§ EXPLORE THE MATERIAL:
1. In the text on how yoga is taught, what became ubiquitous once the course turned into an exception in big cities?
2. Summarize the text on how yoga is taught in two sentences.

§ TEXT BLOCK:
======

These days, it seems that yoga has become a service that you purchase in the same way that you might purchase a massage, a manicure or a haircut.

For the most part, yoga is not being marketed as a skill you cultivate, get better at, discover more dimensions of, penetrate deeper into.

If you want to learn the piano or ballet or knitting, you'd probably sign up for a course, no?

That's how it used to be with yoga too. And when you sign up for a course, you get something else, something that's a very sweet perk, you get community. Week after week, you will spend an hour or two with the same group of people, and that is a very fertile ground for friendships to flourish. And friendships will do way more for your wellbeing than stretchy hamstrings. Sadly, the art of friendship is on decline in western civilization.

If we go even further back in time, yoga was exclusively taught from guru (teacher) to student. And if it was a good fit, that relationship would likely last years and years, and be as deep and profound as the relationship between therapist and client, mentor and mentee.

At some point though, at least in big cities, the course became an exception rather than the rule. And the drop-in class became ubiquitous.

======

§ DATA TO EXAMINE:
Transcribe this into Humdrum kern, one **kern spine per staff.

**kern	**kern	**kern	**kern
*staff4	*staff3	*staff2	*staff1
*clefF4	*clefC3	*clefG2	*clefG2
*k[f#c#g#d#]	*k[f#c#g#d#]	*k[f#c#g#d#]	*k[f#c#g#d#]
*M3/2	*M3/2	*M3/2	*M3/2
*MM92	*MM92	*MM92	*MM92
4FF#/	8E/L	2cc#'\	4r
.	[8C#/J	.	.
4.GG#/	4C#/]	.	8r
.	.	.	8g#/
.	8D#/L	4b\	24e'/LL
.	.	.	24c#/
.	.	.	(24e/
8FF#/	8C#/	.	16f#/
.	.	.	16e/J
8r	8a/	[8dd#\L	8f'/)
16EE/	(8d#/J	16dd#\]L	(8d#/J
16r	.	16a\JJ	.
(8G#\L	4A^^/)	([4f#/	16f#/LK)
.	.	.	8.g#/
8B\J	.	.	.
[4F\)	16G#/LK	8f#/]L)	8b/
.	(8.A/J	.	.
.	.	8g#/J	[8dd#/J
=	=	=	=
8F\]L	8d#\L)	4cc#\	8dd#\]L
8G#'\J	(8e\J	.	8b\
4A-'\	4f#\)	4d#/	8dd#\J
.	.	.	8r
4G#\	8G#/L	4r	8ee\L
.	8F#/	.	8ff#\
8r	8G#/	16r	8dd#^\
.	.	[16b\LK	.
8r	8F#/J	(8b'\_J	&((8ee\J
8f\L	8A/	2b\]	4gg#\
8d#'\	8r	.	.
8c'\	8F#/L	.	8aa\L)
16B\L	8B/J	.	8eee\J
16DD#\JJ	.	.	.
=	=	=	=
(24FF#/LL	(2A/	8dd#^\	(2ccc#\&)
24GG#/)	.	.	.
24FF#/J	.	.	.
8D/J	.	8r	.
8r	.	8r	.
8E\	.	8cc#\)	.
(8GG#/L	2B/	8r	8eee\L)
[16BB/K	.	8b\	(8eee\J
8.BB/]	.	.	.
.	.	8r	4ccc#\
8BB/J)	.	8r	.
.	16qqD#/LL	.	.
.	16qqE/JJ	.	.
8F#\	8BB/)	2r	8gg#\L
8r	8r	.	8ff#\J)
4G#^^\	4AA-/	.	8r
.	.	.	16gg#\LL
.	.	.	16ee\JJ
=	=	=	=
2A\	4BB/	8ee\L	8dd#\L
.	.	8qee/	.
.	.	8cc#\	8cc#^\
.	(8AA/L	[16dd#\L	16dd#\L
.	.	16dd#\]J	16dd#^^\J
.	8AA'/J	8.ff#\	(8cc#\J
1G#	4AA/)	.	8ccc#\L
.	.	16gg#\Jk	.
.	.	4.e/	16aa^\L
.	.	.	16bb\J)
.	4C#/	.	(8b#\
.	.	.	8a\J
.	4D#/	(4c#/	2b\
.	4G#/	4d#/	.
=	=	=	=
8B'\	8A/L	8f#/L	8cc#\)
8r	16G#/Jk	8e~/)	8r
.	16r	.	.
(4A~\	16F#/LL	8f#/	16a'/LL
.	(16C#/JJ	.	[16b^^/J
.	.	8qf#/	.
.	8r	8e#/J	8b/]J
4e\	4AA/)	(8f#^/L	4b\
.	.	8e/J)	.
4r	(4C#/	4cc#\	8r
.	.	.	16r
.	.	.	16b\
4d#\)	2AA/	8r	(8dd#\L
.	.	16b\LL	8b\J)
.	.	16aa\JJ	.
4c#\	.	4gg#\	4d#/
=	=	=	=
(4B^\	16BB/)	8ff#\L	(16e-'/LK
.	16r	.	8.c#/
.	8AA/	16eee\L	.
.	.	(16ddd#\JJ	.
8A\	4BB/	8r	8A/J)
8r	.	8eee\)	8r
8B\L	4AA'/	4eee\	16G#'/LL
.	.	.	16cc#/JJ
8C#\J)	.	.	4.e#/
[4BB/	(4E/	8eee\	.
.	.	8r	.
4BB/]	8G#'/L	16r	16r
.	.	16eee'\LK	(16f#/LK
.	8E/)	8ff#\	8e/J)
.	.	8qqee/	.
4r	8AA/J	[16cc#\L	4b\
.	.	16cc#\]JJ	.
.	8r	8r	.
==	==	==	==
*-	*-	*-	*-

======

§ TASK-BY-TASK ANSWERS:
1. The drop-in class.

2. Yoga now tends to be bought as a service, like a massage or a haircut, rather than developed as a skill. It was once taught through courses that built community and friendships, and earlier only from guru to student, but in big cities the drop-in class has become ubiquitous.